UMA and Ren Protocol Announce Three-Asset Incentive
The new launch was made in partnership with Ren protocol, a permissionless liquidity protocol.
UMA now enables its users to lock renBTC, an ERC-20 coin representing Bitcoin on the Ethereum network, into UMA. renBTC can then be used as collateral to mint uUSD, UMA’s Yield Dollar token, which can be used to purchase more renBTC and create a permissionless leveraged position.
This is the first time the novel concept of a Yield Dollar has been applied to Bitcoin.
The uUSD token is essentially a fixed-rate, fixed-term loan. Put simply, the token is a perpetual contract whose value approaches $1 as it reaches its date of expiry—once expired, it is redeemable for $1 of the collateral asset.
The token opens up a slew of different possibilities for end-users. Aside from being able to create a permissionless leveraged position using renBTC, UMA users will also be able to access yield farming.
According to the company’s announcement, Risk Labs and Ren will offer farming rewards to users that contribute uUSD minted from renBTC and USDC to a Balancer pool.
As Balancer has whitelisted the Balancer pool, those using it to farm will collect rewards from three DeFi assets at once—REN, UMA, and BAL.
The pool will receive 10,000 UMA tokens and 25,000 REN tokens every week, while BAL tokens will be distributed according to Balancer’s own calculations. As rewards will be calculated every 256 blocks, users that provide liquidity even for a few hours will be able to collect rewards.

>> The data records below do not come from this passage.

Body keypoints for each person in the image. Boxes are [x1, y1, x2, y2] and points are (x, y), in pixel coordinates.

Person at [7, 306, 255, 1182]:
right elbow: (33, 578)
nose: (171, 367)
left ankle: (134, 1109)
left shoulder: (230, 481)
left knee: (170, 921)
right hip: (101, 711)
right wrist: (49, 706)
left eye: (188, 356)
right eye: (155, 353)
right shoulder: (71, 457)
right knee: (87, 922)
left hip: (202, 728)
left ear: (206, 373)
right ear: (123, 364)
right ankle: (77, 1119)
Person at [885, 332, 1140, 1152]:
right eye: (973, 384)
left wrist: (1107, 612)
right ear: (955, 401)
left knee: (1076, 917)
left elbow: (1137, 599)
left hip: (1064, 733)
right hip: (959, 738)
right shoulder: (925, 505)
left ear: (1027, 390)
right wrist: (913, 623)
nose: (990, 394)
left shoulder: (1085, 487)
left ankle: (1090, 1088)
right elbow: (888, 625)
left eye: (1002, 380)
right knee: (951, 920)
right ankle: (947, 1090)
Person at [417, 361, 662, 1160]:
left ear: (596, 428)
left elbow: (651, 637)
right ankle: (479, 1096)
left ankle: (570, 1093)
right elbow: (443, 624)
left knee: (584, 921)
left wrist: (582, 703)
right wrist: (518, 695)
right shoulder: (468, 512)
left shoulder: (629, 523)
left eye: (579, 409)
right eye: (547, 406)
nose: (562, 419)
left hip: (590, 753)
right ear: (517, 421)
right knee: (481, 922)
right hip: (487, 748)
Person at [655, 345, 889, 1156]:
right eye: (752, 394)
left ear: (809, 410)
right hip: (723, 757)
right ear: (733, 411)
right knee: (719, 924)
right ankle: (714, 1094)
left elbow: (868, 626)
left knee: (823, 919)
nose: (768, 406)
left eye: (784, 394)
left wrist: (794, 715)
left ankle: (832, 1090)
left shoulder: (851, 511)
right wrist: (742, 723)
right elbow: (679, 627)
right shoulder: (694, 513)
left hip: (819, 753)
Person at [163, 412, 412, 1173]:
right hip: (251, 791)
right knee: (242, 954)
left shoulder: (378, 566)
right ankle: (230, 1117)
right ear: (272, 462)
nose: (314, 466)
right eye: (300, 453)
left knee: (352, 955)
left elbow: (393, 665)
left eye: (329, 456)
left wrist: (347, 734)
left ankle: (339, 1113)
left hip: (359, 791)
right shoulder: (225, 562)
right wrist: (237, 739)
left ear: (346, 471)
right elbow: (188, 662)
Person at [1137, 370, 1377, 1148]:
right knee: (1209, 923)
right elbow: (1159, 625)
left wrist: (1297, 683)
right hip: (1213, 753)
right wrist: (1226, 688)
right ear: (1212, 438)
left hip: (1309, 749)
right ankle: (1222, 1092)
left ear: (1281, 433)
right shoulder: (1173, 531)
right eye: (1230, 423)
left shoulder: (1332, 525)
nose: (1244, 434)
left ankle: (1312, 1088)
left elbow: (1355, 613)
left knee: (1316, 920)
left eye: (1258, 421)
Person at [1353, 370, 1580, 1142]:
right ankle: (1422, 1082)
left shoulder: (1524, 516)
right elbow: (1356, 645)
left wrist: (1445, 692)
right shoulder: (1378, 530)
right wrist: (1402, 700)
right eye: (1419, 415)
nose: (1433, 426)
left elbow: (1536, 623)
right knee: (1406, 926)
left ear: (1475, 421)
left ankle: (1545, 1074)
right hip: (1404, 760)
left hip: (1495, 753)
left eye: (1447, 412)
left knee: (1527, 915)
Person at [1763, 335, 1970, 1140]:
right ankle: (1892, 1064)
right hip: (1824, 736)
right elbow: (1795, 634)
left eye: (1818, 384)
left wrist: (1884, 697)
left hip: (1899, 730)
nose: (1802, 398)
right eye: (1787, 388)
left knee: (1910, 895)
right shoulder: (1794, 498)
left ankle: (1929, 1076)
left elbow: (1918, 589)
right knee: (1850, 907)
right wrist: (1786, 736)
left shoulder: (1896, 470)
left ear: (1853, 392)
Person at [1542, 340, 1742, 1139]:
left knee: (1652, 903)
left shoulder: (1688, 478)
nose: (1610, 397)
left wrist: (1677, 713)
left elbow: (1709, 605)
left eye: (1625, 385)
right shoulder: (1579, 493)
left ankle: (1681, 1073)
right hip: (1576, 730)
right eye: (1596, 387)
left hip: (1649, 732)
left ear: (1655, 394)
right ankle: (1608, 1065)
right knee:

renBTC requires a double check
renBTC came into the spotlight earlier this month when it was found that it holds over 9,000 BTC in one wallet. The protocol is not decentralized yet; however, decentralization is on their roadmap. One single address was found to be controlling over 9,000 BTC, worth over $90 million.
Users also raised questions regarding Ren’s incomplete implementation of Multi-Party Computation. The biggest problem in renBTC remains that all of the network’s assets are in the current state being custodied by the team members.
It’s a little shocking to me that @UMAprotocol and @renprotocol announced a major $renBTC initiative today with zero acknowledgment of the fact that all BTC collateral is being custodied by 5 of n Ren team members.
We need to have this conversation immediately.
— Chris Blec (@ChrisBlec) September 7, 2020
renBTC was also found not implementing MPC as they claimed to do. Instead, the team had implemented basic Shamir’s Secret Sharing, which is cryptographically outdated.
Brian Spector of Qredo Network, which is part of MPC Alliance, told Crypto Briefing that creating a well crafted MPC code is not for the faint of heart.
“First the code should be developed from the academic papers, then reviewed by professionals and then open-sourced. Only after all of these steps are done, it should be deployed to production,” he said.